O género e a idade contam no modo de elaborar as histórias amorosas?
Não observei isso, mas refiro alguns pontos relevantes: (a) Os homens são menos propensos do que as mulheres a definir-se, em parte, em função das suas ligações, embora ambos o façam, segundo as pesquisas. (b) Elas querem ser escutadas e consoladas mais do que receber conselhos, eles preferem dá-los e procurar soluções. (c) Qualquer mecanismo automático, como o processo sociocognitivo da transferência, é mais comum em casos de fadiga, desgaste e sob pressão (sobrecarga de estímulos, multitasking). (d) As funções executivas do cérebro, nos lobos frontais, diminuem com o envelhecimento e aumentam a probabilidade destes processos automáticos. (e) Mudanças familiares, como ter um filho, levam a que o que se conhece sobre ele influencie a maneira de olhar para outras crianças.

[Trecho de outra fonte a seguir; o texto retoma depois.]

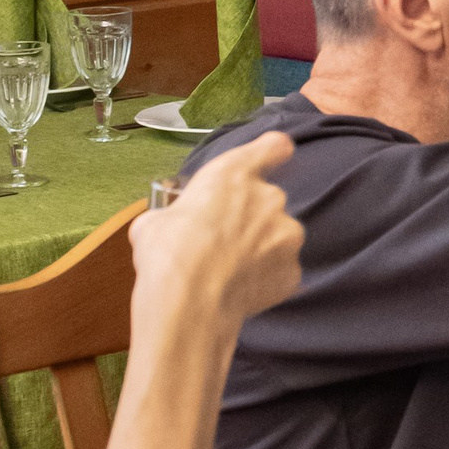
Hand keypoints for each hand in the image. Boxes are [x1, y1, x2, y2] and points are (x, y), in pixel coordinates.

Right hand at [134, 131, 302, 335]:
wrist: (189, 301)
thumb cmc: (167, 253)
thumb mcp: (155, 222)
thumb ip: (175, 215)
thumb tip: (165, 226)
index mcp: (234, 174)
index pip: (272, 146)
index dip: (272, 152)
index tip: (272, 157)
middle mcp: (269, 198)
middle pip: (269, 200)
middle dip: (251, 218)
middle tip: (223, 241)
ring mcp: (287, 236)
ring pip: (279, 237)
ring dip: (262, 249)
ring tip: (231, 271)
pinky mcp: (293, 272)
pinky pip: (281, 272)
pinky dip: (266, 279)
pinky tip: (240, 290)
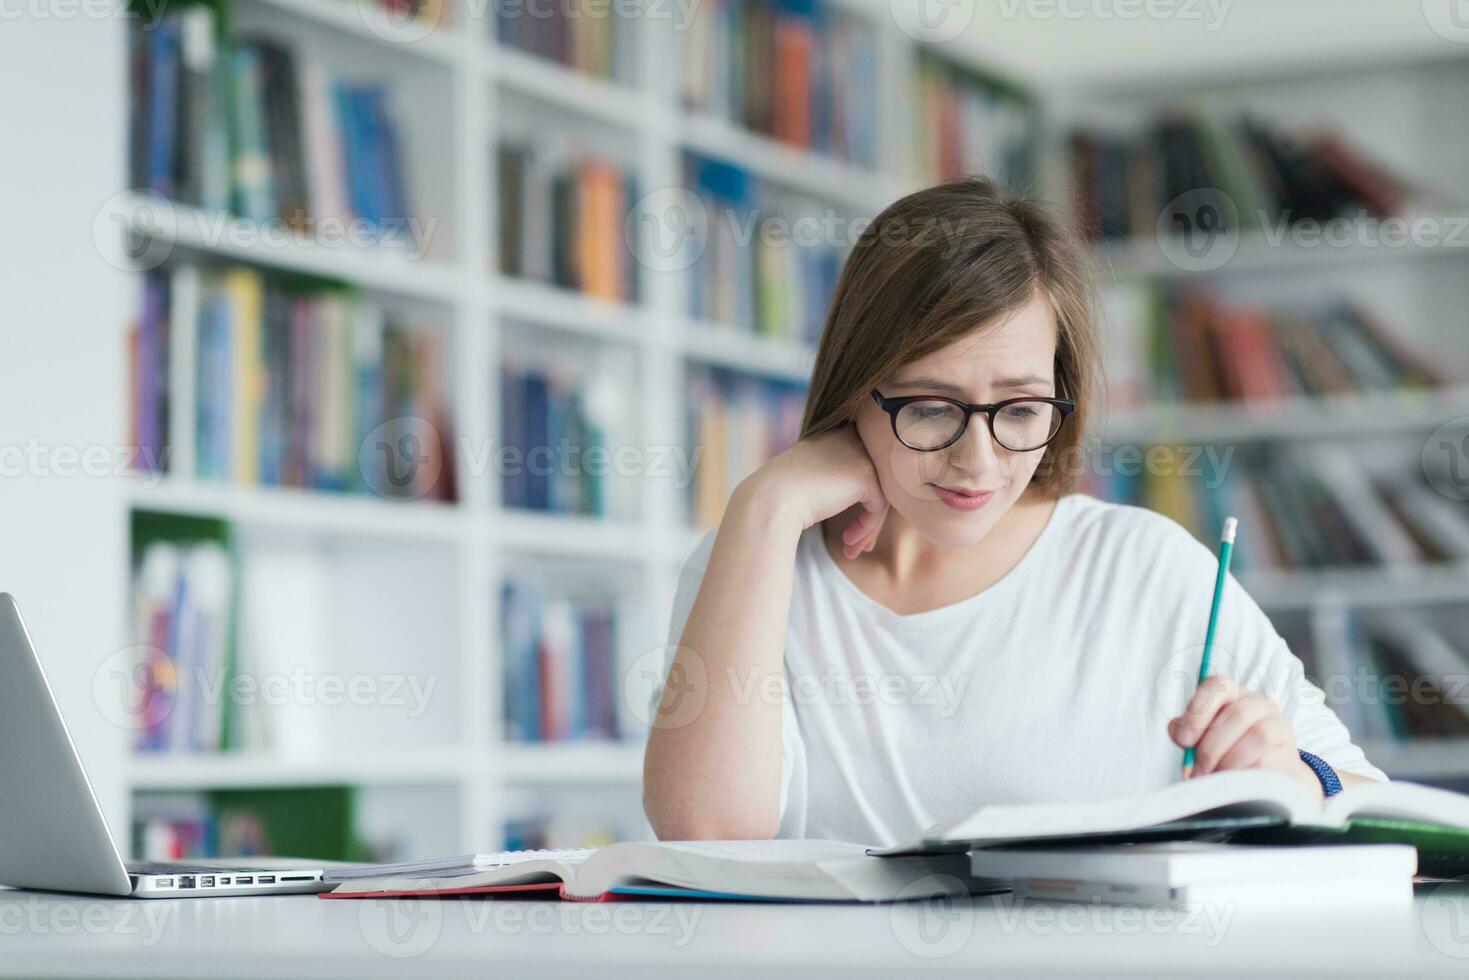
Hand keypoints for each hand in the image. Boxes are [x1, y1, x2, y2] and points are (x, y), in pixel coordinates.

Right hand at [737, 426, 888, 558]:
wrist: (771, 500)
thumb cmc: (781, 495)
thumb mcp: (808, 477)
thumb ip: (832, 478)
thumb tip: (854, 497)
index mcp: (834, 435)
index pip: (860, 469)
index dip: (858, 501)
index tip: (847, 527)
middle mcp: (850, 439)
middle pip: (873, 483)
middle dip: (868, 518)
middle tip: (856, 543)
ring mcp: (859, 455)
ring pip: (878, 496)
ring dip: (868, 527)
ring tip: (852, 549)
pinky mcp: (865, 474)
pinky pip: (877, 507)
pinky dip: (866, 527)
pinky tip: (847, 541)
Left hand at [1168, 675, 1322, 797]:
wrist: (1268, 774)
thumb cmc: (1228, 750)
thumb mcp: (1204, 736)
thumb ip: (1186, 731)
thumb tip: (1177, 732)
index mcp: (1233, 693)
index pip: (1217, 685)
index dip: (1198, 711)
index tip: (1184, 741)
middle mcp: (1260, 703)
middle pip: (1239, 713)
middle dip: (1212, 746)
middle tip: (1197, 770)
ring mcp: (1280, 726)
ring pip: (1259, 735)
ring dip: (1231, 761)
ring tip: (1216, 777)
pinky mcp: (1291, 753)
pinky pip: (1271, 760)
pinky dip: (1247, 773)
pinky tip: (1234, 782)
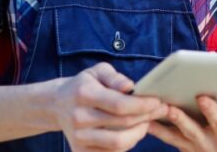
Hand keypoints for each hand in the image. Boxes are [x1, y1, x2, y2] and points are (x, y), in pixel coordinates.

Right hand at [51, 62, 168, 151]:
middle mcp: (78, 117)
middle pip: (122, 124)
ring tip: (146, 122)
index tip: (157, 101)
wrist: (56, 105)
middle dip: (146, 117)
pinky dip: (126, 144)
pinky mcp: (79, 151)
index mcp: (84, 94)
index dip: (142, 105)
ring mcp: (78, 137)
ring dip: (139, 133)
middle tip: (160, 111)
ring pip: (119, 143)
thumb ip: (115, 77)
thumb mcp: (97, 72)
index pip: (119, 104)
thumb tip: (130, 87)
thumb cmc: (84, 85)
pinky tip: (132, 132)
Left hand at [147, 94, 216, 151]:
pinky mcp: (181, 146)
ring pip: (172, 136)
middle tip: (167, 106)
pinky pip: (165, 138)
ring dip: (159, 125)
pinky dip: (154, 128)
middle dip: (178, 118)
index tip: (202, 96)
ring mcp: (191, 147)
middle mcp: (206, 144)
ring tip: (145, 114)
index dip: (210, 111)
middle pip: (190, 130)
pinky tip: (141, 118)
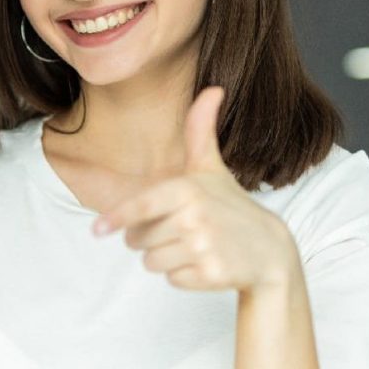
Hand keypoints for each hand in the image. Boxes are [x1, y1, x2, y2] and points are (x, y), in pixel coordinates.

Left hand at [93, 87, 298, 291]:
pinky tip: (204, 263)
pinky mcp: (210, 275)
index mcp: (188, 189)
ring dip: (165, 259)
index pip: (141, 206)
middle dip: (150, 239)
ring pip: (151, 262)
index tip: (98, 230)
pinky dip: (183, 276)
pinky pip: (172, 280)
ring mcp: (203, 248)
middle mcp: (194, 217)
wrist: (270, 251)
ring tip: (192, 246)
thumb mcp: (211, 168)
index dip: (116, 218)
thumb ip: (201, 130)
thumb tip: (213, 88)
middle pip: (139, 239)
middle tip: (179, 231)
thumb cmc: (230, 206)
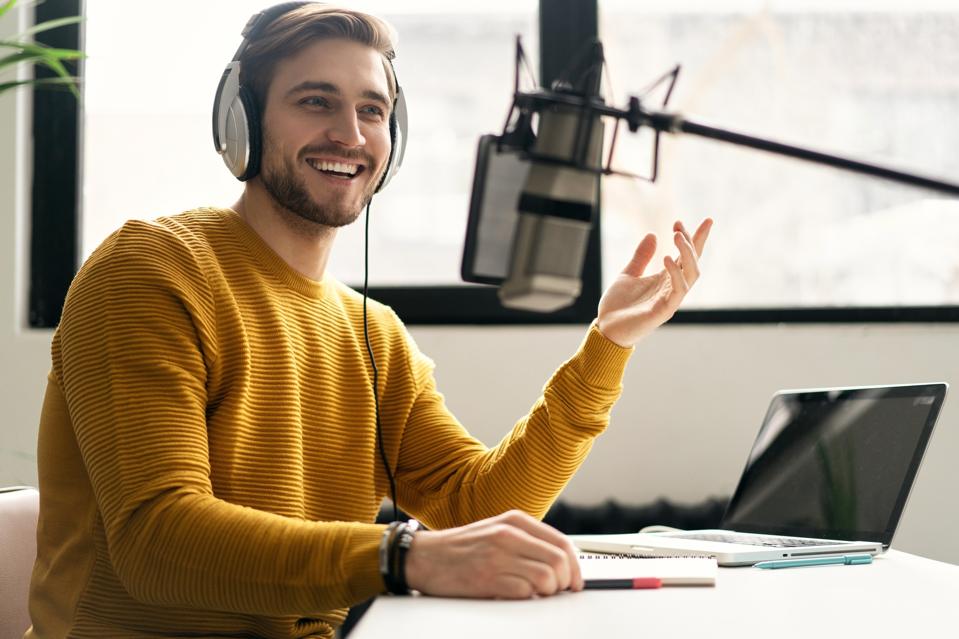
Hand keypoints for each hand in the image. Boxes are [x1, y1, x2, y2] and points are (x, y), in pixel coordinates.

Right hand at [404, 510, 582, 598]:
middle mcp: (509, 535)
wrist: (424, 557)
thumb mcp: (497, 531)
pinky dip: (527, 599)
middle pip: (559, 561)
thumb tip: (560, 562)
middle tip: (556, 591)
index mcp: (515, 521)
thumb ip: (526, 540)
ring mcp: (499, 556)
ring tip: (533, 593)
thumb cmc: (461, 548)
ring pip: (547, 578)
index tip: (575, 581)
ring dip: (546, 592)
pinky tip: (515, 595)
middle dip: (564, 582)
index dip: (575, 567)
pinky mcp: (488, 578)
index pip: (562, 543)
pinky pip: (525, 592)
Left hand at [596, 218, 711, 346]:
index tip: (698, 219)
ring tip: (676, 235)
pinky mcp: (664, 311)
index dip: (694, 239)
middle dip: (692, 242)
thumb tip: (653, 234)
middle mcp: (672, 288)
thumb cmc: (618, 305)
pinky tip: (667, 258)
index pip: (686, 256)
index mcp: (665, 279)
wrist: (606, 329)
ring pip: (691, 274)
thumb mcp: (628, 274)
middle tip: (678, 225)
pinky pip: (678, 291)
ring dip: (687, 253)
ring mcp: (670, 300)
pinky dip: (676, 273)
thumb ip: (641, 256)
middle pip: (693, 263)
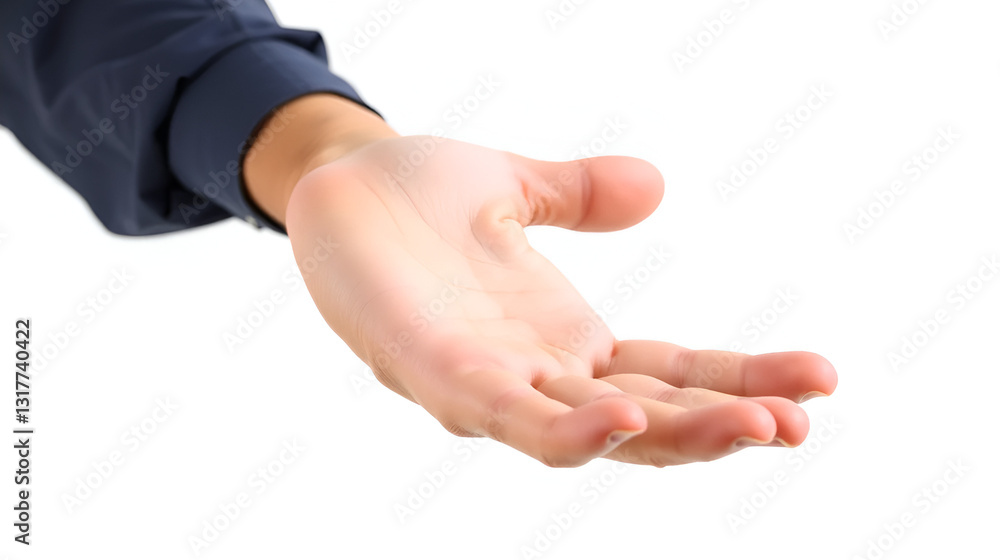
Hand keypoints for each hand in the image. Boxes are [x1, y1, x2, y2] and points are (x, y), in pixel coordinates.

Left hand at [249, 96, 837, 467]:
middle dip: (724, 424)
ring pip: (589, 434)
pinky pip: (508, 415)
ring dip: (672, 438)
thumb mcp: (516, 185)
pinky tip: (623, 421)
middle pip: (647, 418)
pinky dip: (565, 431)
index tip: (820, 377)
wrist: (334, 181)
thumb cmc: (416, 195)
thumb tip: (655, 185)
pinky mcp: (436, 370)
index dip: (741, 380)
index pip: (670, 373)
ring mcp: (489, 380)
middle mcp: (537, 372)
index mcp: (565, 338)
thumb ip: (578, 195)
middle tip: (802, 422)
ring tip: (756, 426)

As teorias da vinculação explicam a forma de nos relacionarmos com os outros?
São úteis para compreender os laços entre pais e filhos e as ligações amorosas entre adultos, mas pode ser redutor categorizar as pessoas em função deles (ansiosa-ambivalente, por exemplo), como se fossem traços definitivos, já que os tipos de apego variam consoante cada relacionamento íntimo.